Walking is something that most of us do every day. Short bouts around the house or to and from the grocery store from the car or bus. For those who live in urban areas, maybe your errands start at your front step. Most of us walk out to the postal box and back. We may even have scheduled walks outside or on the treadmill. Walking is a great source of energy expenditure, also known as exercise. By moving our legs, we are engaging some of the largest muscle groups in the body which improves blood flow and strengthens our heart. Ready for a new way of walking to support heart health and improve metabolism for weight management?  

Interval walking is a simple way to spice up a regular “walking” routine. Intervals are short bouts that alternate between faster and slower paces. This allows your heart rate to work at a moderate pace without getting too high. By slowing the pace down at regular intervals, more oxygen will be delivered to your muscles, including your heart, which keeps the heart rate in a safe zone.  

Take a look at the sample Interval Walking Workout below. If you currently walk 30 minutes or more, this routine will give you a good idea of where to start for incorporating intervals. 

Warm up: start at a slow to moderate pace where you are beginning to warm up the muscles and can breathe normally. Be sure to take your time during the warm-up in order to get used to the terrain and prepare your muscles. 

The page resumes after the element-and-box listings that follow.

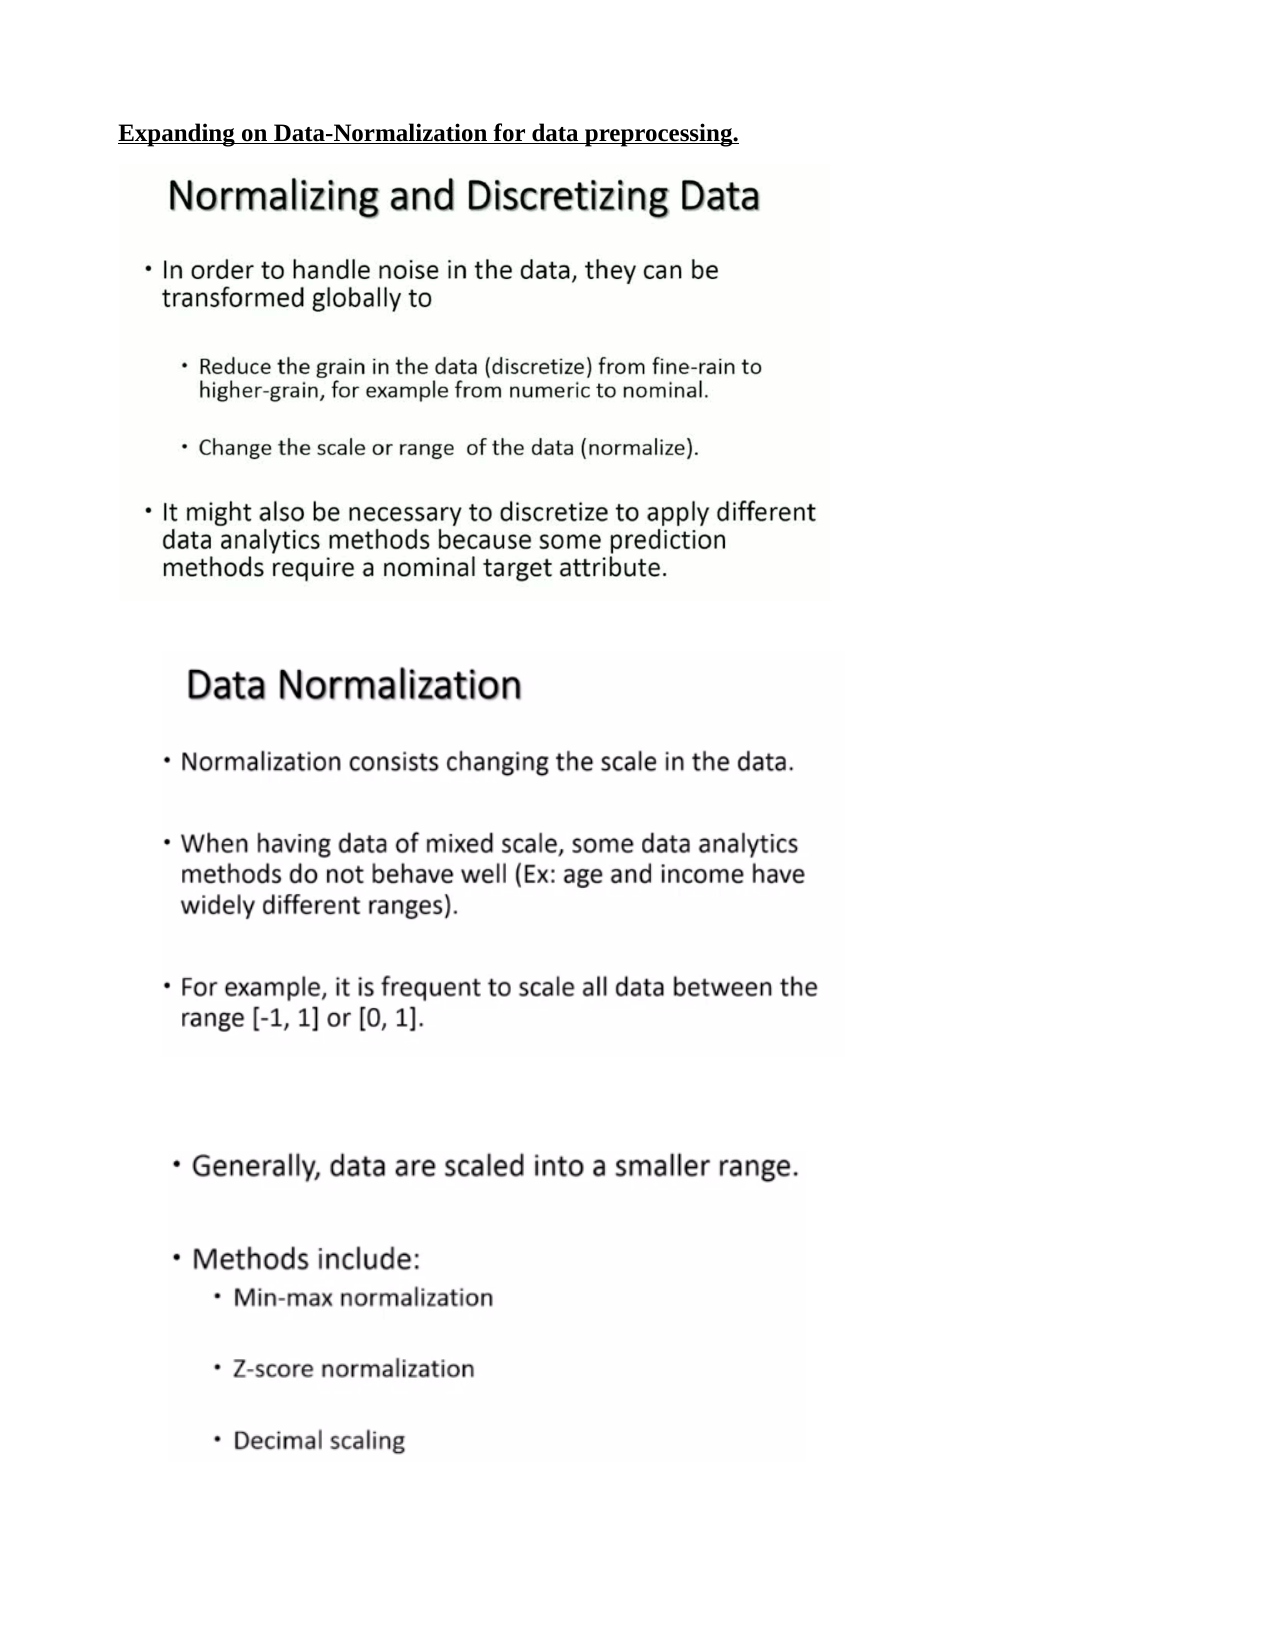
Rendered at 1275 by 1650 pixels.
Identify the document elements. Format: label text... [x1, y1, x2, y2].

picture [167, 1151, 807, 1462]
text Expanding on Data-Normalization for data preprocessing. [118, 118, 1157, 147]
picture [118, 164, 831, 601]
picture [161, 651, 846, 1057]
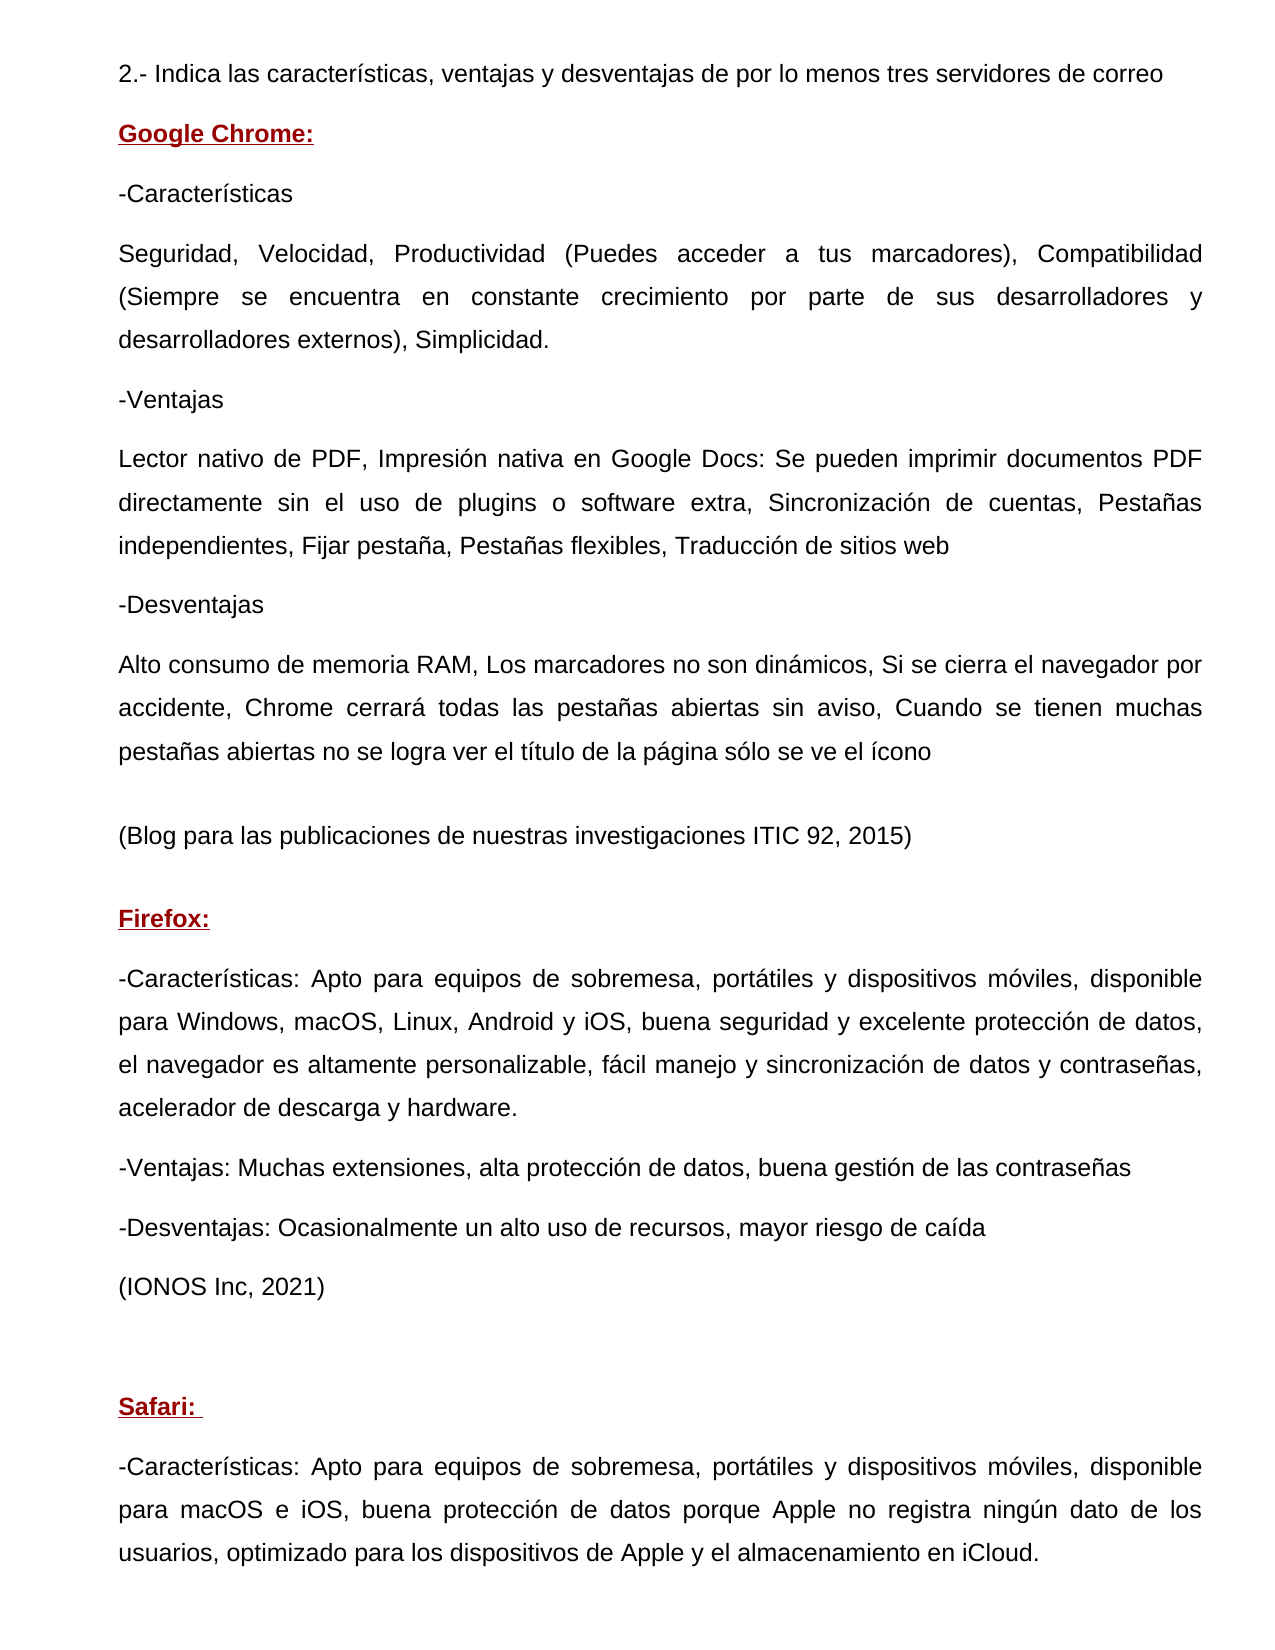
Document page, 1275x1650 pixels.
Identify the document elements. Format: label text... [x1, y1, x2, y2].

Moderate pace: now you can begin increasing the speed of your step so that you are breathing a little harder but can still carry on a conversation or sing. With any advancement of speed, take note of the terrain and aim to find a flat or smooth surface to walk on. 

Fast pace: then start advancing the speed so that you are walking faster than you normally would but not jogging. Sometimes this is called speed walking. Be sure to roll through your foot on each step and bend your knees to avoid strains along your shins.  

 

30-Minute Beginner Interval Walking Workout 

5 minutes: Warm up at a moderate pace 

3 minutes: Walk as fast as you can 

2 minutes: Walk at a moderate pace 

3 minutes: Walk as fast as you can 

2 minutes: Walk at a moderate pace 

3 minutes: Walk as fast as you can 

2 minutes: Walk at a moderate pace 

3 minutes: Walk as fast as you can 

2 minutes: Walk at a moderate pace 

5 minutes: Walk at a cool down pace 

 

Interval walking does not have to begin at 30 minutes. You can start with 5 or 10 minutes by walking 2 minutes slow/moderate at first and then pick up the pace for 1 minute and continue to alternate. Listen to your body and start/end when you need to – everyday may be different. Now that you understand the basics of interval walking, it is time to lace up your shoes and get moving!